La rentabilité du projet avait servi d’argument pour en justifier le financement, mais Karl Malenfant a affirmé avec assurance que «l’objectif premier n’est pas de faire de l’argent. C’est de gérer la pérennité du patrimoine de la SAAQ.»
En juin 2022, lors d’une une rencontre avec le ministre de la Cybersécurité et du Numérique, Éric Caire, un napperon presque identique lui est présenté, mais celui-ci ne mentionne plus la rentabilité du projet et ne dit plus que l’enveloppe contractuelle de 458 millions $ sera suffisante pour compléter la livraison de la deuxième étape.
Lundi, M. Malenfant avait indiqué qu’il savait dès 2020 qu’il manquerait 222 millions $ pour compléter le projet.
Le ministre aurait-il dû poser des questions?
Autre différence, ce napperon montre un voyant jaune faisant état d’une stratégie contractuelle «en cours de validation», car il était déjà clair que l'enveloppe contractuelle serait insuffisante. Le commissaire Denis Gallant a alors demandé à M. Malenfant si M. Caire aurait dû poser plus de questions. «La question est bonne», a-t-il répondu.

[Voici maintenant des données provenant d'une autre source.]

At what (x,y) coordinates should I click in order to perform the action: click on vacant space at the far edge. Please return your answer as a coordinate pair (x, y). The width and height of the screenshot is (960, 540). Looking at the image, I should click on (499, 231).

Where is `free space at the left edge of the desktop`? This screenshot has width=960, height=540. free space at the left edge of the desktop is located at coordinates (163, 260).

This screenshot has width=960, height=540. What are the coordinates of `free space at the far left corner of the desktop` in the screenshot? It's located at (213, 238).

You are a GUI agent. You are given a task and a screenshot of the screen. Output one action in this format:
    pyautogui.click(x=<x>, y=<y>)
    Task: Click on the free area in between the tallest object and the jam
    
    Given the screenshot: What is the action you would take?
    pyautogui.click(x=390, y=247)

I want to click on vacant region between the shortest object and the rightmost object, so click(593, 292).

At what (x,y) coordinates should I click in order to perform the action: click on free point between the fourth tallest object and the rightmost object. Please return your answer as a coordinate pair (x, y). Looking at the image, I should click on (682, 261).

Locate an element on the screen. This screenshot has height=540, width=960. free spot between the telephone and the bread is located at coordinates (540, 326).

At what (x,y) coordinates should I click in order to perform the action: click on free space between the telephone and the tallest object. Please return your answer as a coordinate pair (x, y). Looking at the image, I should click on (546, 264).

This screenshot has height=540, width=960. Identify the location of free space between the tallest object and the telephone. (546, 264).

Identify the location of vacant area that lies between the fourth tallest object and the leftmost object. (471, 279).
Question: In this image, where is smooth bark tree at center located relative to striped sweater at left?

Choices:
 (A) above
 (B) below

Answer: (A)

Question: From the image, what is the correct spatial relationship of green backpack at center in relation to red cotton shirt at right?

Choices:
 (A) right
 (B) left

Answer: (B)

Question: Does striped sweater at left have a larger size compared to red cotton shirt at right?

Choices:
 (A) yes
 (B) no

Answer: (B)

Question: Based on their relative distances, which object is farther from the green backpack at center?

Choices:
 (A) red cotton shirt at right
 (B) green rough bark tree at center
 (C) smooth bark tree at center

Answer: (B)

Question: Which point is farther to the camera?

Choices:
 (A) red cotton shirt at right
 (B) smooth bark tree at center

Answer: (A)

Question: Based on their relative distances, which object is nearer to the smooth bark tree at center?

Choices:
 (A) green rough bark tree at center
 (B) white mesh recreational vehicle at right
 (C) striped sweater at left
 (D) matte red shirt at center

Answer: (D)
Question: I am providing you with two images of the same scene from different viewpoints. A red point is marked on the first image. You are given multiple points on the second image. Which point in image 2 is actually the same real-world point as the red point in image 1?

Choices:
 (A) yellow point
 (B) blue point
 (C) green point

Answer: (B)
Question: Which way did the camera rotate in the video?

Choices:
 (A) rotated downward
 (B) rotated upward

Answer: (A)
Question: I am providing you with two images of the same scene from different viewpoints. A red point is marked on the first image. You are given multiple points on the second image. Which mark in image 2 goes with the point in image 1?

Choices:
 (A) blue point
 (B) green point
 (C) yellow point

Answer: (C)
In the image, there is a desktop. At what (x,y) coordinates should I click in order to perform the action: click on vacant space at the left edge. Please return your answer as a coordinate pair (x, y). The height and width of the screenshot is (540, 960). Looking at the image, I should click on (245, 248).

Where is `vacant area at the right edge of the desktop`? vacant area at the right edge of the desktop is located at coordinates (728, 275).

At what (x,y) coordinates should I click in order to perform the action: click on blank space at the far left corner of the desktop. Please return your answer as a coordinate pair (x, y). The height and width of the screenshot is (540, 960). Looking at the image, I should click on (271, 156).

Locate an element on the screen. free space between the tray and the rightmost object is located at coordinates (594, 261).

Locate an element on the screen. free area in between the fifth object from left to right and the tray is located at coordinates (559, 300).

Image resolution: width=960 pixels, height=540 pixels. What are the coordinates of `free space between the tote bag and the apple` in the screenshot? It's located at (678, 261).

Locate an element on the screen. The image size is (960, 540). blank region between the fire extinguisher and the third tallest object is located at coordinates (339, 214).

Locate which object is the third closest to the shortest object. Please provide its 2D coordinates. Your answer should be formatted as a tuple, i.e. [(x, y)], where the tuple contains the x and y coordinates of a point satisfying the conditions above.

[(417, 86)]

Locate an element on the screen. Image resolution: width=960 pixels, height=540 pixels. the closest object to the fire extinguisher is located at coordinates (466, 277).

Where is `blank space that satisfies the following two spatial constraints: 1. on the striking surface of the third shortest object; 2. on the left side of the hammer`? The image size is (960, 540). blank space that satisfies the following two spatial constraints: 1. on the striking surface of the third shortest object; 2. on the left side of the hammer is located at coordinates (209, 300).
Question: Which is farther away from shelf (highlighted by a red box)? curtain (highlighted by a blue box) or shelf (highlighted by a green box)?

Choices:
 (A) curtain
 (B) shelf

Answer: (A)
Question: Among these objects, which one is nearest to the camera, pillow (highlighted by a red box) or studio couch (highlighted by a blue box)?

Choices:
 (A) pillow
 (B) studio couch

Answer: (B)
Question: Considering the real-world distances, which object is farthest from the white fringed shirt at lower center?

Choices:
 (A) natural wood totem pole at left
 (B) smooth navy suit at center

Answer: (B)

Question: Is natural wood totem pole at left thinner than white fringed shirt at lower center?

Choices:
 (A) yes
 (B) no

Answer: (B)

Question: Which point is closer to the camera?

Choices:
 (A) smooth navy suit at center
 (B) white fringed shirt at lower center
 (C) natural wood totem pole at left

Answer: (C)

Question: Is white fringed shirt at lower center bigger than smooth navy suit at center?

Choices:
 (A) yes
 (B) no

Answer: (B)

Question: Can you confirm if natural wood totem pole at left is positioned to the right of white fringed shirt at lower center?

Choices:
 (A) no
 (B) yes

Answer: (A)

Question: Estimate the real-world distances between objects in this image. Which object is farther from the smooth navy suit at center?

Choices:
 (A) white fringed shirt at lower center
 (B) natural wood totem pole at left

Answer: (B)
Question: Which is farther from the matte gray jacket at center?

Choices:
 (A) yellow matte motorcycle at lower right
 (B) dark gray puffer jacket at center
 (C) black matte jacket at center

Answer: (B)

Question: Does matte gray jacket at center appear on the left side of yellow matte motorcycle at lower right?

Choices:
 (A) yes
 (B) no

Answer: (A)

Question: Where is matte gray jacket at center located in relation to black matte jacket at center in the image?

Le témoignage de Karl Malenfant a également mis en lumière que les désaccords entre les augmentations de coûts provenant de nouvelles évaluations des travaux requis et d’ajouts d’éléments, entre autres, ont été traités en médiation et que cette médiation avait placé la SAAQ en position de faiblesse. À défaut d’une entente, l’Alliance aurait pu se retirer du projet, ce qui aurait entraîné une perte sèche de 60 à 80 millions $, a soutenu M. Malenfant.